▶ _TASK PROMPT_: The reply should hold only the lines below from the one with "right elbow: (488, 417)" to the end, each copied exactly.

(Images with keypoint coordinates)

-- -- --

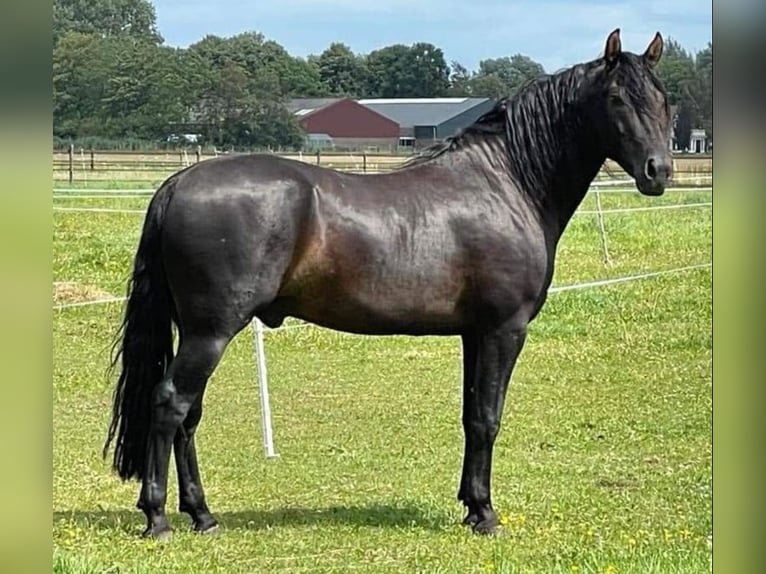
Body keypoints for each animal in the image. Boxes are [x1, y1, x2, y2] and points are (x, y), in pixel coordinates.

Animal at [103, 29, 672, 539]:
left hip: (198, 331)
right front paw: (486, 514)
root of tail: (178, 182)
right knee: (170, 404)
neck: (507, 184)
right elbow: (488, 417)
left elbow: (471, 416)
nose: (659, 171)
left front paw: (470, 506)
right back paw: (158, 519)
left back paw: (202, 516)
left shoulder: (474, 334)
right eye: (617, 97)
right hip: (211, 331)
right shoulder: (503, 330)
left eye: (664, 100)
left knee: (189, 415)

-- -- --

▶ _OUTPUT_:
right elbow: (488, 417)
left elbow: (471, 416)
nose: (659, 171)
left front paw: (470, 506)
right back paw: (158, 519)
left back paw: (202, 516)
left shoulder: (474, 334)
right eye: (617, 97)
right hip: (211, 331)
right shoulder: (503, 330)
left eye: (664, 100)
left knee: (189, 415)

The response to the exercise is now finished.